Exercise brief:
Reproduce word for word the part of the passage on tawny identifiers from "(defontology pizzaontology" to "is not problematic.".

Passage for review:
"""

However, semantics-free identifiers do not come for free; they also have significant disadvantages, mainly that they make the life of developers harder and code less readable (http://www.russet.org.uk/blog/2040). I’ve previously suggested solutions to this problem when it afflicts OWL Manchester syntax (http://www.russet.org.uk/blog/1470).

With tawny, the IRIs that are used to identify concepts can easily be separated from the clojure symbols that are used to identify them; the initial link between them was simply one of convienience. So supporting numeric IRIs was possible with very little adjustment of the core owl.clj required one fixed function call to become a call to a first-class function.

One of purposes of tawny is to enable to a more agile development methodology than we have at present, so clearly I did not want the developer to have to manage this process by hand. Moreover, as recent discussions on the OBI mailing list, the issue of co-ordination of identifiers can be a significant difficult. As James Malone has recently described, there the URIgen tool offers a solution to this problem (http://jamesmaloneebi.blogspot.co.uk/2013/04/keeping-it-agile-secret-to-fitter.html). Simon Jupp who is the primary developer of URIgen kindly discussed the details with me, which has helped me form my ideas about a suitable workflow, and I have borrowed heavily from URIgen (and the protege plugin) for this. While I will probably implement a URIgen client for tawny in the future, my initial approach uses a slightly different idea. In general, with tawny, I have been advocating using standard software development tools, instead of specific ontology ones (http://www.russet.org.uk/blog/2366); rather than co-ordinating developers through the use of a centralised server, it seems to me to make more sense to use whatever version control system. To that end, I have implemented a file based system for storing identifiers; given that most bio-ontologies remain under the 50,000 terms size, I think that this is plausible, especially as it is simply in tawny to modularise the source (if not the ontology which remains a hard research problem). In this case, I have used a properties files, since it is a simple and human-readable format.

This works as follows. First, we define a new ontology, with an iri-gen frame, which use the obo-iri-generate function. Of course, this is generic so it is possible to use arbitrary strategies for generating an IRI.

(defontology pizzaontology
  :iri "http://www.ncl.ac.uk/pizza-obo"
  :prefix "piz:"
  :comment "An example pizza using OBO style ids"
  :versioninfo "Unreleased Version"
  :annotation (seealso "Manchester Version")
  :iri-gen tawny.obo/obo-iri-generate
  )

Next, we need to restore the mapping between names and IRIs. We need to do this before we create any classes. In the first instance, this file will be empty, and will contain no mappings; this is not problematic.

(tawny.obo/obo-restore-iri "./src/tawny/obo/pizza/pizza_iri.props")

Now, we define concepts, properties and so forth as normal.

(defclass CheeseTopping
  :label "Cheese Topping")
(defclass MeatTopping
  :label "Meat Topping")

The difference in how the IRI is created should be transparent to the developer at this point. Behind the scenes were are using this logic.

(defn obo-iri-generate-or-retrieve
  [name remembered current]
  (or (get remembered name)
      (get current name)
      (str obo-pre-iri "#"
           (java.util.UUID/randomUUID))))

"""

Keypoint text descriptions
"""

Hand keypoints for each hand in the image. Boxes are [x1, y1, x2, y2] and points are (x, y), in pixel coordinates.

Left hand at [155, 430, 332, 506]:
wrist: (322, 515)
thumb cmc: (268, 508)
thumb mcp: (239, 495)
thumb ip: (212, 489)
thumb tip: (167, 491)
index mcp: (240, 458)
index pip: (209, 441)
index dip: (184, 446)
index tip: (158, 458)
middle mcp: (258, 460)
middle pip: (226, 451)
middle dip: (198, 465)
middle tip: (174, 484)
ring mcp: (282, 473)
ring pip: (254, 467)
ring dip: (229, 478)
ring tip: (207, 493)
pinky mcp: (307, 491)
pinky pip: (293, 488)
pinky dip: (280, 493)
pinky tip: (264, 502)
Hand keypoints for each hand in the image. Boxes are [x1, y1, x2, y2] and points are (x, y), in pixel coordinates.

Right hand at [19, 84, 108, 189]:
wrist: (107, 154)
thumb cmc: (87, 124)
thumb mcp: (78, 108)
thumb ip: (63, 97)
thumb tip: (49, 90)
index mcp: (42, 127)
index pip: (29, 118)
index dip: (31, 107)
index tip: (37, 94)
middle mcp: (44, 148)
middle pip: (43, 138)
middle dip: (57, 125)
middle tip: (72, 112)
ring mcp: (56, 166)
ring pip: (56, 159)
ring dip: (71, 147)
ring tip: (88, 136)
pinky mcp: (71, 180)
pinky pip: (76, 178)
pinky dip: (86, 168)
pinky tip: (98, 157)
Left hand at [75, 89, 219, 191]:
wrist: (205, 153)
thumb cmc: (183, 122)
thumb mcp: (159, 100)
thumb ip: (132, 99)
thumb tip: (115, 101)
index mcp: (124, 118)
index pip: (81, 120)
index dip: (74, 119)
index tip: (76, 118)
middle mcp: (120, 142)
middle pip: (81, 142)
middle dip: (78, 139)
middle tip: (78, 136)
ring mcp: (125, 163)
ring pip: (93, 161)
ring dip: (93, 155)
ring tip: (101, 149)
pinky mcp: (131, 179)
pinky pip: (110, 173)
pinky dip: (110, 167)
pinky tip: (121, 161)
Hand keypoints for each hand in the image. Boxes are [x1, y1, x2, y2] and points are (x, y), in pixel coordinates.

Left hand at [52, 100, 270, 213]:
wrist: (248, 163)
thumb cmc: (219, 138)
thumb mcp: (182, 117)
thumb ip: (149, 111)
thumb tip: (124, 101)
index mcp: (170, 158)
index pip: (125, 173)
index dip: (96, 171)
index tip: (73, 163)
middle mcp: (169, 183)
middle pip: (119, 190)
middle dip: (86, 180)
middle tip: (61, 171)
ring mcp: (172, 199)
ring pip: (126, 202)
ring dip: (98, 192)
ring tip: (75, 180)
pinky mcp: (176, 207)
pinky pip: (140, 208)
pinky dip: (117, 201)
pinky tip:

"""

Task solution:
(defontology pizzaontology
  :iri "http://www.ncl.ac.uk/pizza-obo"
  :prefix "piz:"
  :comment "An example pizza using OBO style ids"
  :versioninfo "Unreleased Version"
  :annotation (seealso "Manchester Version")
  :iri-gen tawny.obo/obo-iri-generate
  )

Next, we need to restore the mapping between names and IRIs. We need to do this before we create any classes. In the first instance, this file will be empty, and will contain no mappings; this is not problematic.